Le dosage actuel peut être revu, mais, me semble-t-il, a priori,
il faut que les ressources actuelles soient de mieux en mieux utilisées
Et c'est ce à quoi on s'est adonné la dernière
année. Avec le même nombre d'inspecteurs, on a augmenté de
façon considérable le nombre d'interventions dans les
établissements et dans les chantiers. On les a sortis des bureaux, on
les a arrêtés de faire des rapports, puis on les a envoyés
sur les chantiers. On les a arrêtés de pitonner sur des...

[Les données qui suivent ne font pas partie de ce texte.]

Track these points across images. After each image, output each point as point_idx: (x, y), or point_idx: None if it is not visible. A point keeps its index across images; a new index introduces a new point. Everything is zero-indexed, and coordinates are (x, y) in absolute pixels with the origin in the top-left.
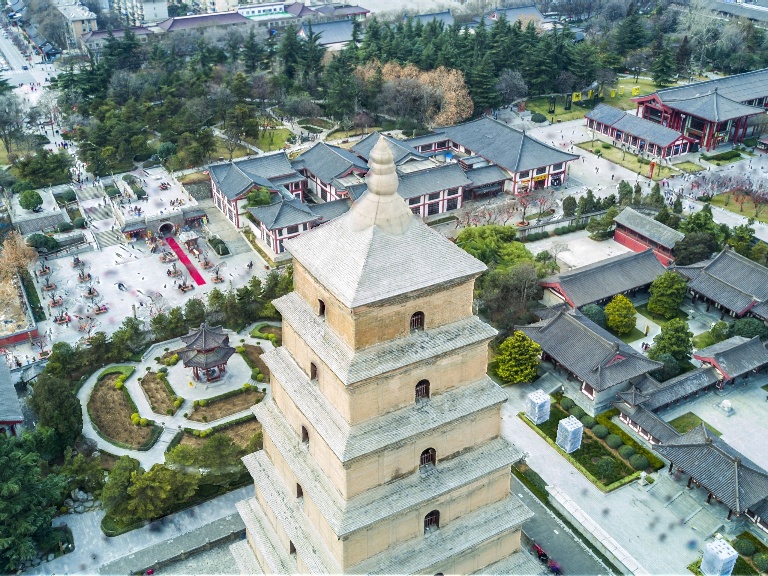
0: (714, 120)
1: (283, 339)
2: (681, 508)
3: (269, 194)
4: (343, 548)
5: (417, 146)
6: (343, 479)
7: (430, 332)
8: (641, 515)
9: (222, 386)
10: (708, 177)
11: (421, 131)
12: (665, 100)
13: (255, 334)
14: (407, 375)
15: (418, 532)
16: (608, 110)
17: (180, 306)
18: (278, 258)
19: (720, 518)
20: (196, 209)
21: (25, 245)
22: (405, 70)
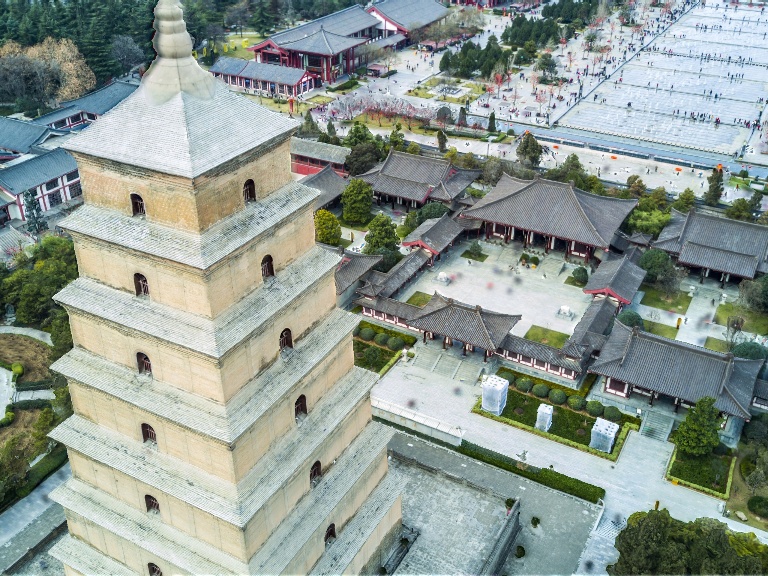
0: (329, 54)
1: (79, 268)
2: (445, 368)
3: None
4: (232, 459)
5: (49, 124)
6: (217, 382)
7: (262, 202)
8: (417, 385)
9: None
10: (345, 102)
11: (45, 110)
12: (280, 43)
13: None
14: (253, 251)
15: (291, 423)
16: (230, 61)
17: None
18: None
19: (479, 364)
20: None
21: None
22: (5, 48)
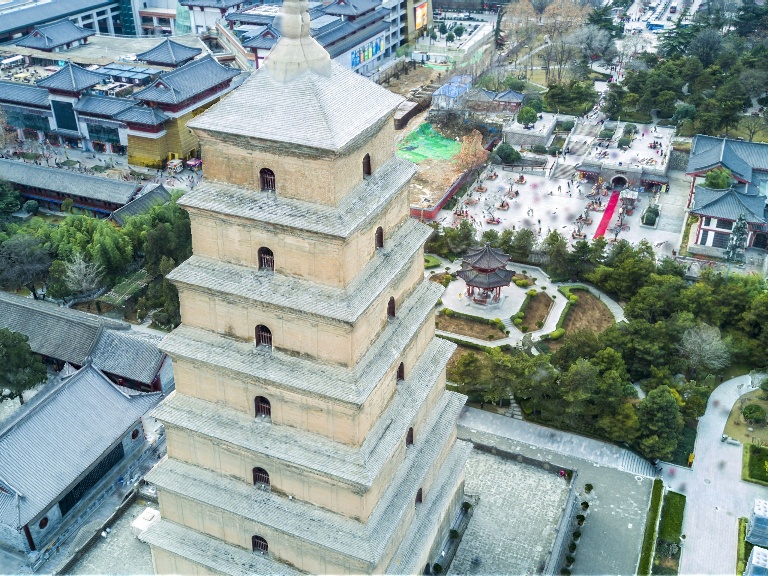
0: None
1: None
2: None
3: (737, 182)
4: None
5: None
6: None
7: (280, 199)
8: None
9: (481, 310)
10: None
11: None
12: None
13: (563, 289)
14: (247, 231)
15: (249, 409)
16: None
17: (513, 230)
18: (694, 249)
19: None
20: (659, 173)
21: (481, 146)
22: None
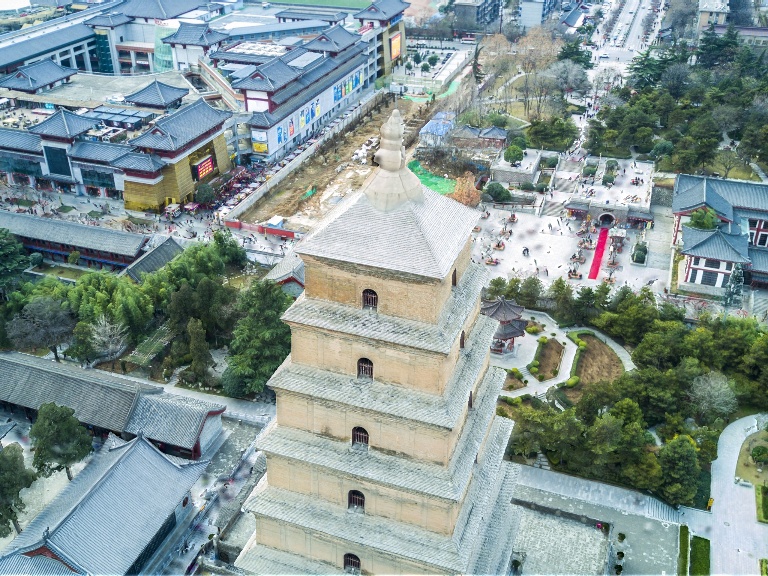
0: None
1: None
2: None
3: (720, 221)
4: None
5: None
6: None
7: (382, 316)
8: None
9: (498, 360)
10: None
11: None
12: None
13: (571, 335)
14: (348, 344)
15: (342, 501)
16: None
17: (520, 278)
18: (684, 286)
19: None
20: (644, 211)
21: (474, 187)
22: None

M. Bourdon: Juste pour me donner une idée il y en a
combien sur les chantiers de construction?
M. Diamant: Juste pour une idée générale,
entre 1989 et 1990, on est passés de 43 900 interventions à 47
100 interventions avec le même nombre d'inspecteurs. On a choisi de faire
intervenir les inspecteurs dans les entreprises ou les risques étaient
les plus grands, c'est-à-dire les entreprises où il y avait une
moins bonne performance. On a ciblé ces entreprises-là, et on a
fait une opération pour s'assurer que les
interventions ou les mesures prises vis-à-vis de ces
établissements et de ces chantiers soient plus nombreuses. Les
résultats sont importants parce que, au chapitre des dérogations,
par exemple, on est passés en dérogations constatées entre
1989 et 1990 de 44 500 à 51 500. C'est quand même important, c'est
quand même majeur, nous semble-t-il. On a fermé des lieux
où il y avait des risques, qui présentaient des risques, selon
nos inspecteurs; on est passés de 790 à 1022 fermetures. On a
augmenté le nombre d'avis d'infraction et on a augmenté le nombre
de poursuites engagées. Avec les ressources qu'on a, je dis que ce n'est
pas fini. On essaie d'aller à la limite de la productivité et de
l'efficience de nos ressources. Idéalement, M. Bourdon, si on pouvait
avoir 200, 300 inspecteurs de plus, on serait contents.
Le Président (M. Bélanger): Si vous permettez, il y
aurait une demande pour une pause sanitaire de cinq minutes...
Des voix: Ha, ha, ha!
Le Président (M. Bélanger): ...la nature
étant ce qu'elle est.
(Suspension de la séance à 19 h 17)
(Reprisée 19 h 30)
Le Président (M. Bélanger): S'il vous plaît!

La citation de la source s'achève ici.